** Opening EXCERPTED TEXT block **

Thread: Re: [pgsql-hackers-win32] Sync vs. fsync during checkpoint

Re: [pgsql-hackers-win32] Sync vs. fsync during checkpoint

From

"Zeugswetter Andreas SB SD"

Date:

05 February 2004, 07:45:40

> I don't think the bgwriter is going to be able to keep up with I/O bound
> backends, but I do think it can scan and set those booleans fast enough
> for the backends to then perform the writes.

As long as the bgwriter does not do sync writes (which it does not,
since that would need a whole lot of work to be performant) it calls
write which returns more or less at once.
So the bottleneck can only be the fsync. From those you would want
at least one per pg disk open in parallel.

But I think it should really be left to the OS when it actually does the IO
for the writes from the bgwriter inbetween checkpoints.
So Imho the target should be to have not much IO open for the checkpoint,
so the fsync is fast enough, even if serial.

Andreas

Re: [pgsql-hackers-win32] Sync vs. fsync during checkpoint

From

Tom Lane

Date:

05 February 2004, 10:54:57

"Zeugswetter Andreas SB SD" <ZeugswetterA@spardat.at> writes:
> So Imho the target should be to have not much IO open for the checkpoint,
> so the fsync is fast enough, even if serial.

The best we can do is push out dirty pages with write() via the bgwriter
and hope that the kernel will see fit to write them before checkpoint
time arrives.  I am not sure if that hope has basis in fact or if it's
just wishful thinking.  Most likely, if it does have basis in fact it's
because there is a standard syncer daemon forcing a sync() every thirty
seconds.

That means that instead of an I/O storm every checkpoint interval,
we get a smaller I/O storm every 30 seconds.  Not sure this is a big
improvement.  Jan already found out that issuing very frequent sync()s
isn't a win.

People keep saying that the bgwriter mustn't write pages synchronously
because it'd be bad for performance, but I think that analysis is
faulty.  Performance of what --- the bgwriter?  Nonsense, the *point*
of the bgwriter is to do the slow tasks.  The only argument that has
any merit is that O_SYNC or immediate fsync will prevent us from having
multiple writes outstanding and thus reduce the efficiency of disk
write scheduling.  This is a valid point but there is a limit to how
many writes we need to have in flight to keep things flowing smoothly.

What I'm thinking now is that the bgwriter should issue frequent fsyncs
for its writes --- not immediate, but a lot more often than once per
checkpoint.  Perhaps take one recently-written unsynced file to fsync
every time it is about to sleep.  You could imagine various rules for
deciding which one to sync; perhaps the one with the most writes issued
against it since last sync.  When we have tablespaces it'd make sense to
try to distribute the syncs across tablespaces, on the assumption that
the tablespaces are probably on different drives.

** Closing EXCERPTED TEXT block **
** Opening DATA SECTION block **

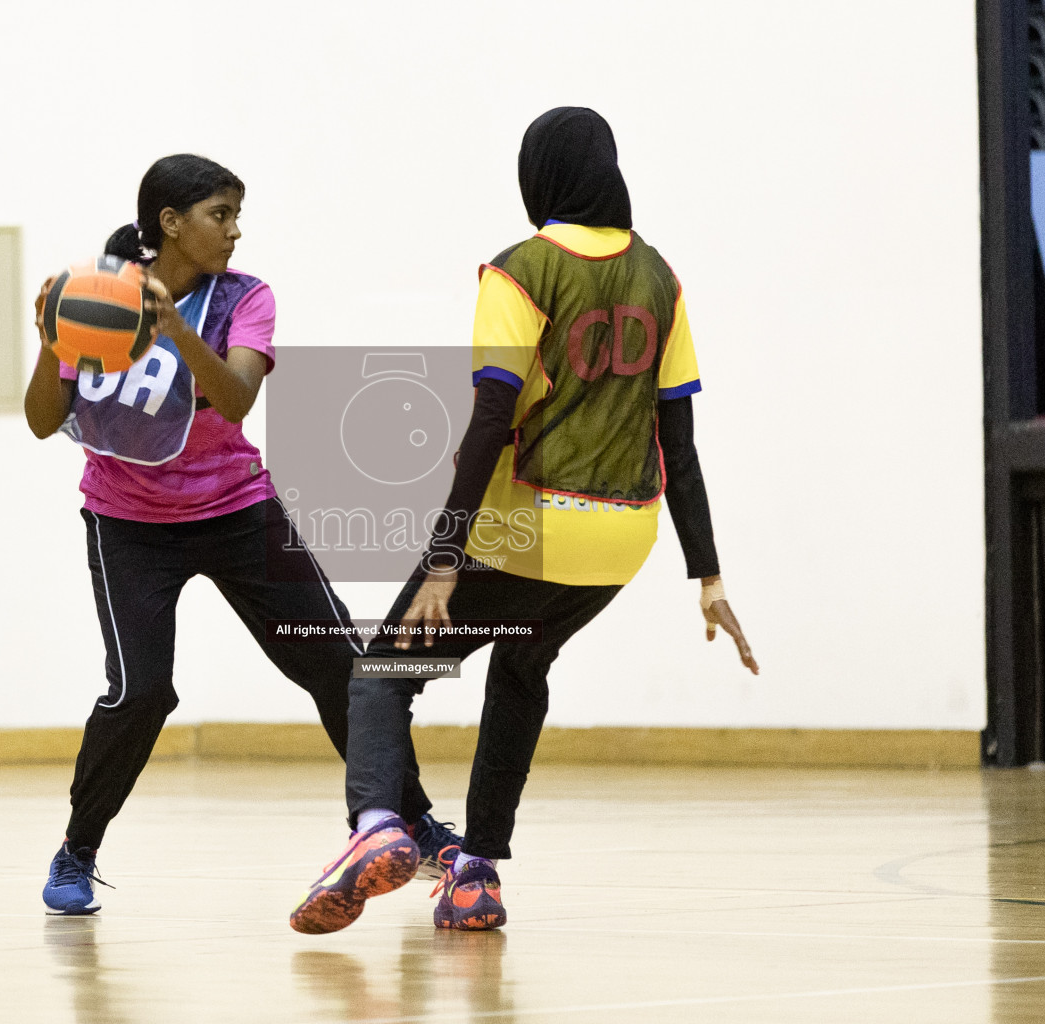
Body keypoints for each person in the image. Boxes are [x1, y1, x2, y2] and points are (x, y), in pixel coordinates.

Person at [289, 108, 758, 935]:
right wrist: (708, 574)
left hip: (529, 526)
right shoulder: (661, 277)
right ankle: (475, 874)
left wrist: (444, 559)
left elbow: (488, 424)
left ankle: (375, 830)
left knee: (379, 675)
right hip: (622, 539)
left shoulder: (520, 270)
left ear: (537, 175)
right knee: (520, 673)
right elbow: (676, 444)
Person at [24, 154, 460, 916]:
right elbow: (38, 423)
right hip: (128, 526)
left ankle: (412, 825)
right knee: (140, 693)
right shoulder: (97, 296)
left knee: (345, 669)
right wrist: (51, 341)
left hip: (236, 510)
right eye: (218, 216)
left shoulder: (245, 298)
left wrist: (171, 329)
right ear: (170, 222)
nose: (233, 231)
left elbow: (234, 400)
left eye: (235, 216)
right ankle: (78, 849)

** Closing DATA SECTION block **

PROMPT 1
In the thread on sync versus fsync during checkpoint, what did Jan find out about issuing sync() calls?
PROMPT 2
Copy out the thread on sync versus fsync during checkpoint from "What I'm thinking" up to and including "on different drives.".
PROMPT 3
Resume the thread on sync versus fsync during checkpoint from the point where it stops.

WRITTEN REPLY 1
Jan found that issuing very frequent sync()s isn't a win.

WRITTEN REPLY 2
What I'm thinking now is that the bgwriter should issue frequent fsyncs
for its writes --- not immediate, but a lot more often than once per
checkpoint.  Perhaps take one recently-written unsynced file to fsync
every time it is about to sleep.  You could imagine various rules for
deciding which one to sync; perhaps the one with the most writes issued
against it since last sync.  When we have tablespaces it'd make sense to
try to distribute the syncs across tablespaces, on the assumption that
the tablespaces are probably on different drives.

WRITTEN REPLY 3
            regards, tom lane

Re: [pgsql-hackers-win32] Sync vs. fsync during checkpoint

From

Shridhar Daithankar

Date:

05 February 2004, 11:14:35

On Thursday 05 February 2004 20:24, Tom Lane wrote:
> "Zeugswetter Andreas SB SD" <ZeugswetterA@spardat.at> writes:
> > So Imho the target should be to have not much IO open for the checkpoint,
> > so the fsync is fast enough, even if serial.
>
> The best we can do is push out dirty pages with write() via the bgwriter
> and hope that the kernel will see fit to write them before checkpoint
> time arrives.  I am not sure if that hope has basis in fact or if it's
> just wishful thinking.  Most likely, if it does have basis in fact it's
> because there is a standard syncer daemon forcing a sync() every thirty
> seconds.

There are other benefits of writing pages earlier even though they might not 
get synced immediately.

It would tell kernel that this is latest copy of updated buffer. Kernel VFS 
should make that copy visible to every other backend as well. The buffer 
manager will fetch the updated copy from VFS cache next time. All without 
going to disk actually..(Within the 30 seconds window of course..)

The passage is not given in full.